Oftentimes, prosecutors and companies are perceived as adversaries. While that certainly is sometimes the case, the goals and interests of prosecutors and companies often are very much aligned. When prosecutors and companies each work to advance the fight against corruption, it inures to our mutual benefit – just as the harms of corruption are a mutual plague that we all endure. Corruption not only distorts private competition, but it erodes the public trust. Rampant bribery of government officials hurts not just honest businesses, but innocent citizens and faith in the rule of law. Conversely, compliance with anti-corruption laws like the Foreign Corrupt Practices Act (FCPA) facilitates not just the freedom and fairness of our markets, but also deeper values of governmental integrity and democratic accountability.
It is for these reasons that we want companies to comprehend what conduct on their part will be favorably credited and what will be penalized, as well as the standards and factors that will guide our exercise of prosecutorial discretion in the first place.
To foster that transparency, the Department has taken affirmative steps to make our prevailing “rules of the road” as plain and predictable as possible for prosecutors, companies, and business leaders. We have done that through various policies we have announced, some of which I will discuss this afternoon, specifically, the Department’s FCPA Corporate Enforcement Policy, the Criminal Division’s application of the principles underlying the Corporate Enforcement Policy beyond the FCPA, and the Department’s policy governing coordinated resolutions. While these policies, like the Department’s other internal operating policies, do not create a private right and are not enforceable in court, they do promote consistency among our prosecutors, guide prosecutors’ exercise of discretion, and afford those outside the Department greater clarity about how prosecutors go about our decision-making.

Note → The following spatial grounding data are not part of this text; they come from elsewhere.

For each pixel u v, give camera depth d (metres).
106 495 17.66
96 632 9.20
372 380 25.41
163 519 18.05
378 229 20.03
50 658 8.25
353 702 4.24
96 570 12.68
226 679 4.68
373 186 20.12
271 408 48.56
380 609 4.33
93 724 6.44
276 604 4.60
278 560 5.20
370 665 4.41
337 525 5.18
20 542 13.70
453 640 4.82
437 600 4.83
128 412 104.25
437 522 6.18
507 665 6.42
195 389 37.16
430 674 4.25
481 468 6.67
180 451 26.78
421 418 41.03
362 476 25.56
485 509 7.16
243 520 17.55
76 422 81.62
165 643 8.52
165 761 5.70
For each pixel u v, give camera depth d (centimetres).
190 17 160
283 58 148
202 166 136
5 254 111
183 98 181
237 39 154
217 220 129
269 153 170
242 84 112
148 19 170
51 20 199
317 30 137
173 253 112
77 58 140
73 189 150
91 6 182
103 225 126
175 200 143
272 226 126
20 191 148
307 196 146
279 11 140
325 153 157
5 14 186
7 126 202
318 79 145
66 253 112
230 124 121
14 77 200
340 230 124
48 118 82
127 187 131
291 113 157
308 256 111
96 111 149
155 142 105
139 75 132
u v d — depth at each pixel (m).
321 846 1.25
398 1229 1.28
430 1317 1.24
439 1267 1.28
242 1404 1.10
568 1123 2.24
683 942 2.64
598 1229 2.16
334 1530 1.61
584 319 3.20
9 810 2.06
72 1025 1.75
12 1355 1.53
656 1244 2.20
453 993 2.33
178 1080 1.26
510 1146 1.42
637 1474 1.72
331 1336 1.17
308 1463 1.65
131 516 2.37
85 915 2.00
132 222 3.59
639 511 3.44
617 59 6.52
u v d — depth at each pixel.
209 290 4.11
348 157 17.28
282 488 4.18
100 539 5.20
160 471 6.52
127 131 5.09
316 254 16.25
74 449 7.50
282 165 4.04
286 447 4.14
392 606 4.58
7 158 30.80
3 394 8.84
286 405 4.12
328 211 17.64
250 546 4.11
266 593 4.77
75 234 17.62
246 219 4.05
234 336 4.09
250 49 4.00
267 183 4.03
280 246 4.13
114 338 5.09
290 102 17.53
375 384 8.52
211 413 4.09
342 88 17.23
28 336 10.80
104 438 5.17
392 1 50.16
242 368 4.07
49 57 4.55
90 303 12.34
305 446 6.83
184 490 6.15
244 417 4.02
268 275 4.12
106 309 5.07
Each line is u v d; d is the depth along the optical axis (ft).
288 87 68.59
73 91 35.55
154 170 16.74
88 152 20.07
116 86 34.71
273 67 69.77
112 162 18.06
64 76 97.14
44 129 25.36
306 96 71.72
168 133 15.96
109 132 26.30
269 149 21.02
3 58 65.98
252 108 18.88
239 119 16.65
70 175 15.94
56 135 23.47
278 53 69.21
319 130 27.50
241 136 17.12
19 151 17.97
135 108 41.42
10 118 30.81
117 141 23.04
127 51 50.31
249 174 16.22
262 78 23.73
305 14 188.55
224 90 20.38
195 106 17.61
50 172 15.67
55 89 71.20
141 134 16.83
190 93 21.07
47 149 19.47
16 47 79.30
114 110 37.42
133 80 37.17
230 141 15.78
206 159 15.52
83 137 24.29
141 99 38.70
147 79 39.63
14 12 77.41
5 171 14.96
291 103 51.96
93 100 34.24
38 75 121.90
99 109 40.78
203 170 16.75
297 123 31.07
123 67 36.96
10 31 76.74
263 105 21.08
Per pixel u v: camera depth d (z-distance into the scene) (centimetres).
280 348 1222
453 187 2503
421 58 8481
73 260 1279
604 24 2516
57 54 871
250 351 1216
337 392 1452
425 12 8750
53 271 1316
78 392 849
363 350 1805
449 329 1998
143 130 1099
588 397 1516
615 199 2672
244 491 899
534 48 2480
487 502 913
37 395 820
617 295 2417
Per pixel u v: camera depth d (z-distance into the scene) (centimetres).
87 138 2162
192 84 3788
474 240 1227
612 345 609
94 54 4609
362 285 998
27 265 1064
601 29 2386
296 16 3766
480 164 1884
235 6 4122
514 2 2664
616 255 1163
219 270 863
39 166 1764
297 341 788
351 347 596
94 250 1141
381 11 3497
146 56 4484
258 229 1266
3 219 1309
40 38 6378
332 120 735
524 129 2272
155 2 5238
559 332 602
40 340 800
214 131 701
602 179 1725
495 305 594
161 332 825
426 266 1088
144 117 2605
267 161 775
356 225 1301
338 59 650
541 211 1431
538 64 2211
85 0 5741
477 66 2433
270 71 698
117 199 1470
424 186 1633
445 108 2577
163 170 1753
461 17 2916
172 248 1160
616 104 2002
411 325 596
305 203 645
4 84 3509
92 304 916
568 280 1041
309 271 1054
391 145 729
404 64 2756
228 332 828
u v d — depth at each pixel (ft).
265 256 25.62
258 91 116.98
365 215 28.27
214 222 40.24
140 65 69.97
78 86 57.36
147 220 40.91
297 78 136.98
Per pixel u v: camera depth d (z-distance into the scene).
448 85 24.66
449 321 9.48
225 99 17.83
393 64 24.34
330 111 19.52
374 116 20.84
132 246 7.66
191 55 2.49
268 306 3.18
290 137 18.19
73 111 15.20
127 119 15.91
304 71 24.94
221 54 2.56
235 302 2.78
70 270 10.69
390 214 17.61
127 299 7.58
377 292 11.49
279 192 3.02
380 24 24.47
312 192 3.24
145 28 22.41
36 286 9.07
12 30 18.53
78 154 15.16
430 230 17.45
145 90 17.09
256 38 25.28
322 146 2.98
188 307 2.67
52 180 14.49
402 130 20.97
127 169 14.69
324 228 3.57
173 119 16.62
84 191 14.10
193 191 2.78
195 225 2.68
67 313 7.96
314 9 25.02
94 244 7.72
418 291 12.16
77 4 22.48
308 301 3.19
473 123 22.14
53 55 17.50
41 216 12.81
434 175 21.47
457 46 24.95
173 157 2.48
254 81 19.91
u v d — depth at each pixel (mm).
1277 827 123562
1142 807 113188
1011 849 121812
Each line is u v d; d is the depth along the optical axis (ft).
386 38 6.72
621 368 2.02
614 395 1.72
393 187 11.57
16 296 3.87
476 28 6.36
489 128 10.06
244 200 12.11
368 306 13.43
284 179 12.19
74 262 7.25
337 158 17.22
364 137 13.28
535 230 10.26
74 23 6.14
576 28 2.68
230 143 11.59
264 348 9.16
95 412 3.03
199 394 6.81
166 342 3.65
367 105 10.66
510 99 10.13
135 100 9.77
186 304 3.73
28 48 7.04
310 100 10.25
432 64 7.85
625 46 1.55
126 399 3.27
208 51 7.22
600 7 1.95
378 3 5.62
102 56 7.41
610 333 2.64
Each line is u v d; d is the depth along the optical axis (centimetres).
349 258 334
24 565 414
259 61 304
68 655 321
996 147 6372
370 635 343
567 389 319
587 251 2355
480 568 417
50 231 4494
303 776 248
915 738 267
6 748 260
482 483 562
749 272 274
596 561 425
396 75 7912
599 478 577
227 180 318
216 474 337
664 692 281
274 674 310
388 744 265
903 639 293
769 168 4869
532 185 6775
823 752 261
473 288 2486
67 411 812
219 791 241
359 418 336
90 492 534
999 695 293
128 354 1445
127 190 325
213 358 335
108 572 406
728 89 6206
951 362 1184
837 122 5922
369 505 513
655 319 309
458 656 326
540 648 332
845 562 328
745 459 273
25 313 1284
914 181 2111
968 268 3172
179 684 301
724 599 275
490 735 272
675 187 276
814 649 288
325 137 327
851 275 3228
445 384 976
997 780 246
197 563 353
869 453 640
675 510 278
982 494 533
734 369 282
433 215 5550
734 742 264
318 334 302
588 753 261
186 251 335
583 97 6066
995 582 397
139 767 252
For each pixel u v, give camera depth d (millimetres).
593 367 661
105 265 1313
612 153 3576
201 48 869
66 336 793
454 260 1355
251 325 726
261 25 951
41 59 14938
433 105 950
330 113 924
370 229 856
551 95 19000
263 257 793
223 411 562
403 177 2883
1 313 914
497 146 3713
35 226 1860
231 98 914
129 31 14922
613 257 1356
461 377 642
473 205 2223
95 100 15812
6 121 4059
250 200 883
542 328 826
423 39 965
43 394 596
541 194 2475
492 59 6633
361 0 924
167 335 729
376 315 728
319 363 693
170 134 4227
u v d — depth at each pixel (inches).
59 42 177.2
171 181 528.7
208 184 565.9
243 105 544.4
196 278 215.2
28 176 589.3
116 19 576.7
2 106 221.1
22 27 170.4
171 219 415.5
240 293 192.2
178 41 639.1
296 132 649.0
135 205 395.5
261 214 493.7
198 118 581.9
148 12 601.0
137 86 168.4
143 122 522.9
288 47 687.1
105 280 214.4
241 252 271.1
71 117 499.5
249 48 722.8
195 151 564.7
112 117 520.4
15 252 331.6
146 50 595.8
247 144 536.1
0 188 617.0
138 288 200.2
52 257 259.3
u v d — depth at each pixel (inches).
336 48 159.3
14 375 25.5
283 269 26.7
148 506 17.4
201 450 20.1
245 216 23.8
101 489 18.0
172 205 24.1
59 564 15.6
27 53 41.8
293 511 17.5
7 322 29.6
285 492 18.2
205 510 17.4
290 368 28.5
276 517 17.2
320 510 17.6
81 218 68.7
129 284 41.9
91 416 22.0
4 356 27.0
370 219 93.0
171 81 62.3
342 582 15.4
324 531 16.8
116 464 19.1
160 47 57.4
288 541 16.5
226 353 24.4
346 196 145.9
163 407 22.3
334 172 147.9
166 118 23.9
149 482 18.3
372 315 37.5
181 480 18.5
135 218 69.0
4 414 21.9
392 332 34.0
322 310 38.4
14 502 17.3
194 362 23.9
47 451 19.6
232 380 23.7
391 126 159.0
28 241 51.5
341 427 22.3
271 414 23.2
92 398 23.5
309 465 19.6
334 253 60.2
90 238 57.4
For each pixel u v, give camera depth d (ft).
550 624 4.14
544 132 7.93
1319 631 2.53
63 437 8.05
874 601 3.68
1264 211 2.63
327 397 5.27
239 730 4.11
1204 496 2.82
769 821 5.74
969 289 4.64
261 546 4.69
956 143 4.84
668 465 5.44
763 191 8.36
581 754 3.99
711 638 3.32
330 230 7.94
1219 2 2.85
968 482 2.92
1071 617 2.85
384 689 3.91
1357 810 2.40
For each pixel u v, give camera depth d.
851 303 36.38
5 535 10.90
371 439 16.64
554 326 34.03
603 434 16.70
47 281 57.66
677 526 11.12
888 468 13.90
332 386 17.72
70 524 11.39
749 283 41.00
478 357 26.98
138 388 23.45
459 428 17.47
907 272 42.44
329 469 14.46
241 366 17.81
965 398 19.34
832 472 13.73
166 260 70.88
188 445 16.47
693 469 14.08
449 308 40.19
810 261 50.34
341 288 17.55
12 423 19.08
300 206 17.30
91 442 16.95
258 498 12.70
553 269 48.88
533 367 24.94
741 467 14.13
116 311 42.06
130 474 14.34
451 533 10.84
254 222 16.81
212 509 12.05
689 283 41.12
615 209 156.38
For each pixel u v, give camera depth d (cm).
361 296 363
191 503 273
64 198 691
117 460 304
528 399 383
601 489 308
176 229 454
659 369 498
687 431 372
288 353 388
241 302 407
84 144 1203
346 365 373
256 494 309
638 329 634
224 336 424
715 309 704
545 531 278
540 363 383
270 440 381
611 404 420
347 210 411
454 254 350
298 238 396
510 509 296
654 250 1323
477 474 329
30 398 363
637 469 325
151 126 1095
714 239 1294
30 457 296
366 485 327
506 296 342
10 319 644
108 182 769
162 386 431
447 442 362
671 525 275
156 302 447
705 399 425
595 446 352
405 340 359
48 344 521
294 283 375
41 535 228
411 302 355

First, let me say a few words about the cases we prosecute. The Department’s recent enforcement of the FCPA should send a very clear message: We remain steadfastly committed to protecting free markets and promoting ethical business practices through our continued vigorous enforcement of the FCPA.
To that end, we believe that our emphasis on individual accountability has the greatest impact on preventing and deterring corruption. In the past fiscal year, the Criminal Division’s FCPA Unit brought public charges against over 30 individuals, and secured 19 convictions. That was on par with the prior year, when our FCPA Unit charged 28 individuals and obtained 23 convictions. Over the next six months, Criminal Division prosecutors are scheduled to conduct five trials in FCPA prosecutions against individuals. That is on top of the three FCPA trials we had in calendar year 2017. To give a sense of the significance of those numbers, from the years 2013 to 2016, only one FCPA case went to trial.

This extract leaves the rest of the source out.